Data section >>
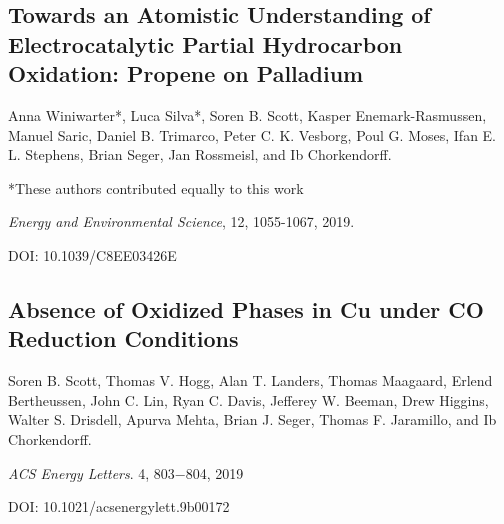 		
	\subsection{Towards an Atomistic Understanding of Electrocatalytic Partial Hydrocarbon Oxidation: Propene on Palladium}\label{Winiwarter2019}
	
	Anna Winiwarter*, Luca Silva*, Soren B. Scott, Kasper Enemark-Rasmussen, Manuel Saric, Daniel B. Trimarco, Peter C. K. Vesborg, Poul G. Moses, Ifan E. L. Stephens, Brian Seger, Jan Rossmeisl, and Ib Chorkendorff.
	
	*These authors contributed equally to this work
	
	\textit{Energy and Environmental Science}, 12, 1055-1067, 2019.
	
	DOI:  10.1039/C8EE03426E
	
	

	
	\subsection{Absence of Oxidized Phases in Cu under CO Reduction Conditions}\label{Scott2019_GIXRD}
	
	Soren B. Scott, Thomas V. Hogg, Alan T. Landers, Thomas Maagaard, Erlend Bertheussen, John C. Lin, Ryan C. Davis, Jefferey W. Beeman, Drew Higgins, Walter S. Drisdell, Apurva Mehta, Brian J. Seger, Thomas F. Jaramillo, and Ib Chorkendorff.
	
	\textit{ACS Energy Letters}. 4, 803−804, 2019
	
	DOI: 10.1021/acsenergylett.9b00172 
	
	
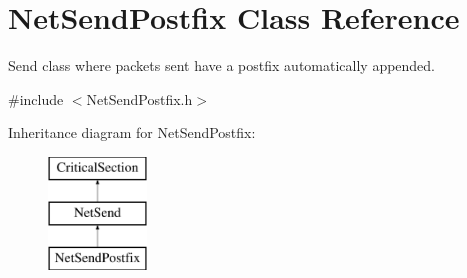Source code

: \hypertarget{class_net_send_postfix}{
\section{NetSendPostfix Class Reference}
\label{class_net_send_postfix}
}


Send class where packets sent have a postfix automatically appended.  




{\ttfamily \#include $<$NetSendPostfix.h$>$}

Inheritance diagram for NetSendPostfix:\begin{figure}[H]
\begin{center}
\leavevmode
\includegraphics[height=3.000000cm]{class_net_send_postfix}
\end{center}
\end{figure}
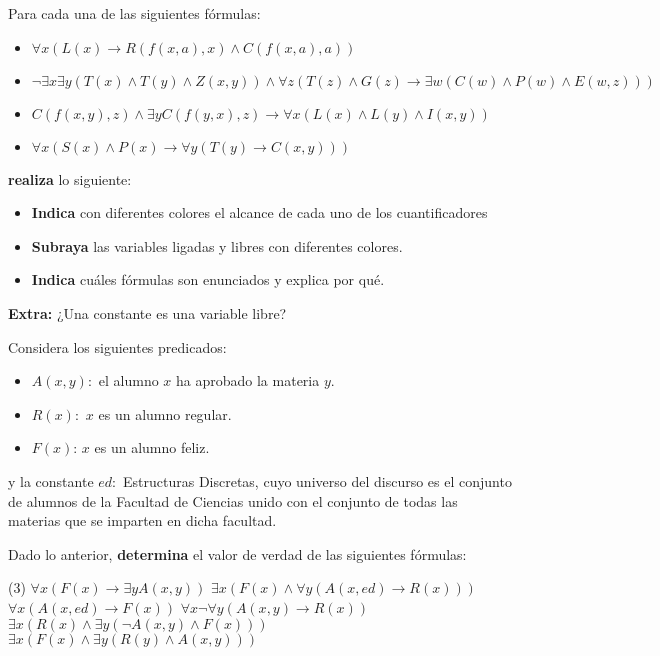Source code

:\documentclass[oneside]{style}
\begin{document}
\begin{questions}[label=\protect\circled{\bfseries\arabic*}]
    \question
    {
        Para cada una de las siguientes fórmulas:
        \begin{itemize}
            \item $\forall x (L(x) \rightarrow R(f(x,a), x) \land 
            C(f(x,a), a))$
            \item $\neg \exists x \exists y (T(x) \land T(y) \land Z(x,y)) 
            \land \forall z (T(z) \land G(z) \rightarrow \exists w (C(w) 
            \land P(w) \land E(w,z)))$
            \item $C(f(x,y),z) \land \exists y C(f(y,x),z) \rightarrow 
            \forall x (L(x) \land L(y) \land I(x,y))$
            \item $\forall x (S(x) \land P(x) \rightarrow \forall y 
            (T(y) \rightarrow C(x,y)))$
        \end{itemize}

        \textbf{realiza} lo siguiente:
        \begin{itemize}
            \item \textbf{Indica} con diferentes colores el alcance de cada uno 
            de los cuantificadores  
            \item \textbf{Subraya} las variables ligadas y libres con diferentes 
            colores. 
            \item \textbf{Indica} cuáles fórmulas son enunciados y explica
            por qué. 
        \end{itemize}

        \textbf{Extra:} ¿Una constante es una variable libre? 
    }

    \question
    {
        Considera los siguientes predicados:
        \begin{itemize}
            \item $A(x,y):$ el alumno $x$ ha aprobado la materia $y$. 
            \item $R(x):$ $x$ es un alumno regular. 
            \item $F(x)$: $x$ es un alumno feliz. 
        \end{itemize}

        y la constante $ed: $ Estructuras Discretas, cuyo universo del 
        discurso es el conjunto de alumnos de la Facultad de Ciencias unido 
        con el conjunto de todas las materias que se imparten en dicha facultad.
        
        Dado lo anterior, \textbf{determina} el valor de verdad de las 
        siguientes fórmulas:
        \begin{tasks}(3)
            \task $\forall x (F(x) \rightarrow \exists y A(x,y))$
            \task $\exists x (F(x) \land \forall y (A(x,ed) \rightarrow R(x)))$
            \task $\forall x (A(x,ed) \rightarrow F(x))$
            \task $\forall x \neg \forall y (A(x,y) \rightarrow R(x))$
            \task $\exists x(R(x) \land \exists y (\neg A(x,y) \land F(x)))$
            \task $\exists x (F(x) \land \exists y (R(y) \land A(x,y)))$
        \end{tasks}
    }


\end{questions}
\end{document}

What to work on >> In the listing above, some lines may hold the string "Soren". Report how many, and nothing more.

Reply >> 2